As Jason Livingood explained earlier, even though LLD doesn’t create a “fast lane” and a “slow lane” – it’s just moving different types of traffic to different queues – some might question whether it breaches net neutrality, the principle that all traffic should be treated equally.
Jason Livingood is adamant that shouldn’t be a concern. “The way that this should properly be deployed is that the applications themselves are the only ones that should be doing the marking of their packets,” he said, adding that a network operator shouldn’t attempt deep-packet inspection of traffic to decide what queue it goes to, not least because that would be futile for the vast majority of data. “Almost all traffic is encrypted,” he said, estimating a figure as high as 98%, “so you're really making a leap of faith here from the standpoint of inference.”
“The problem is when you have a false positive,” said Jason, of any attempt to determine latency needs of an application flow at the network level. If a latency-critical app was wrongly placed in the incorrect queue, it would “get really poor quality of experience and we just don't think that's worth the trouble or expense and complexity, and the troubleshooting – and it obviously can pose policy issues. We've recommended against that, and our deployment design doesn't do any of that.”
“The other thing that we have had to do is really help explain to policymakers and regulators that low-latency queuing and this L4S networking isn't adding a higher level of priority or assigning a higher amount of capacity or speed,” Jason added. “It's carrying packets at the same best-effort level of priority and it's sharing the same overall bandwidth. It isn’t granting them more speed or priority, and so I think it immediately takes those net neutrality concerns off the table.”
Meeting consumer demand
Some might be wondering why broadband providers and others are going to such lengths to improve latency on their networks and applications. After all, the promise of shaving off milliseconds of latency is a hard sell to consumers – it certainly isn’t as easy to understand as bumping up download speeds.
However, Jason Livingood argues that consumers are becoming more latency aware. “Some core segments of broadband users are already fairly well sensitised to lag or delay, certainly gamers,” he said. “Often, lag or delay is shown right in the corner of their screen when they're gaming, so they’re very focused on it, especially high-end gamers who are really trying to find out every single way to eke out a few milliseconds here and there in their setups.”

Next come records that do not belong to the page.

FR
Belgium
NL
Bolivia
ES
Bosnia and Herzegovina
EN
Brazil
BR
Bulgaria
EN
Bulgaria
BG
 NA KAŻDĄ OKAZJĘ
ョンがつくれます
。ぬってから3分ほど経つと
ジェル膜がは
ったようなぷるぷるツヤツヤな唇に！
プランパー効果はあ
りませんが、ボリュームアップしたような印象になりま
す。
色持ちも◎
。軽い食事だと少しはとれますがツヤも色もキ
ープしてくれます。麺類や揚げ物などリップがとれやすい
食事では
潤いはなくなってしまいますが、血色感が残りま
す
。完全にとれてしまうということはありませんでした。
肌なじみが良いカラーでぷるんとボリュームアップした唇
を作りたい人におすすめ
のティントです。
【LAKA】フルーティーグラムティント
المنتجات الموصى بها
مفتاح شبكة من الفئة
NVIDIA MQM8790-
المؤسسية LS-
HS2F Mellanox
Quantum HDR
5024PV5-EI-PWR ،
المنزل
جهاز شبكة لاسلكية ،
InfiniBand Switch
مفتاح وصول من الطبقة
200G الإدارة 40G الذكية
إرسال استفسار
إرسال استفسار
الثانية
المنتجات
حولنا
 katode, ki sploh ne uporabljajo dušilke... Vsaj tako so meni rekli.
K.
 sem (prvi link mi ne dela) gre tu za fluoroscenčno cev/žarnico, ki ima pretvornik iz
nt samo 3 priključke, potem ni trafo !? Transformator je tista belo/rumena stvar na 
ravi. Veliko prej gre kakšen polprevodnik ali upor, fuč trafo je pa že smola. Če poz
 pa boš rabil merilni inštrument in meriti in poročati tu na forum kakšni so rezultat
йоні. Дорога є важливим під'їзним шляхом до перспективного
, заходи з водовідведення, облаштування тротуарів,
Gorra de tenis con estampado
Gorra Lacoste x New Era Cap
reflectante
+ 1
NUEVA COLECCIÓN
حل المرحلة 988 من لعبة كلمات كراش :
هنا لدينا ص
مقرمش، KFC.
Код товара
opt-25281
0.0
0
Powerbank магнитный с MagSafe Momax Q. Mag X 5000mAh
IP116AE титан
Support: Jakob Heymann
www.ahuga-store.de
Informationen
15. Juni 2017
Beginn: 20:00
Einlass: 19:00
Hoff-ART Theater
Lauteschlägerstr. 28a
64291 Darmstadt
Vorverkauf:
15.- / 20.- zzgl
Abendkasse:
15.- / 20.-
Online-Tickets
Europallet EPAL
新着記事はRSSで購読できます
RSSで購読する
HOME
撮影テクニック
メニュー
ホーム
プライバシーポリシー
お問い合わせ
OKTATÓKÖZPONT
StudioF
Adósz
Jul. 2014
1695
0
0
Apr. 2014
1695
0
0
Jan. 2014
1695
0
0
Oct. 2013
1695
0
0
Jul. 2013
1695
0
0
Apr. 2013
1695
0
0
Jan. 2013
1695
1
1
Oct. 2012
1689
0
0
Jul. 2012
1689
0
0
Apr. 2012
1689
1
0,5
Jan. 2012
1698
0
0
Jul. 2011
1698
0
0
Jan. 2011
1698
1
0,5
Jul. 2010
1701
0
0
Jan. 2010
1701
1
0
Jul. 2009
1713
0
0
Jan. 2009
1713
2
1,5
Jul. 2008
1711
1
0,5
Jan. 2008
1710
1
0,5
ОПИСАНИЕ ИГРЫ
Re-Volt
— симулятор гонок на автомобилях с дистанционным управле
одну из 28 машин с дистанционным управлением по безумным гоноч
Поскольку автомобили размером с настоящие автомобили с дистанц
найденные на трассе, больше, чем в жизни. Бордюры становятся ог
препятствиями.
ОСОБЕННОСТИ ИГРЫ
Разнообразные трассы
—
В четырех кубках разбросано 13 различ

Homeworkers are another core segment that are sensitive to latency problems, according to Jason. “They subscribe to the highest-end tier that they can get in terms of capacity and yet they still have this lag issue,” he said.
Ben Janoff agrees. “We’re seeing consumers become a lot more aware about how latency sensitive their applications are and about how much latency affects their experience, especially latency under load,” he said.
Then there is the next-generation hardware, such as headsets being designed for the metaverse or augmented reality. SamKnows CEO Alex Salter said at the time the company was devising its new latency tests there was a “lot of noise around headsets that companies such as Meta or Apple are releasing, that give real-time feedback through the goggles. For those applications to work, it needs to be extremely low latency and that became a very powerful new use case.”
Could latency become the next big metric in broadband performance, even superseding download speeds? “I think that if we switched from speed-only to latency-only, we'd be no better off,” said Ben. “What people want is their experiences to be good. They want to go to web pages and have them appear quickly. They want to move their video scrubbers and have their videos start streaming quickly. They want to scroll around on Google Earth and have the map tiles appear quickly – and that isn't quite speed, and it isn't quite latency, but it's a blend of both; the idea of RPM is to capture them both.”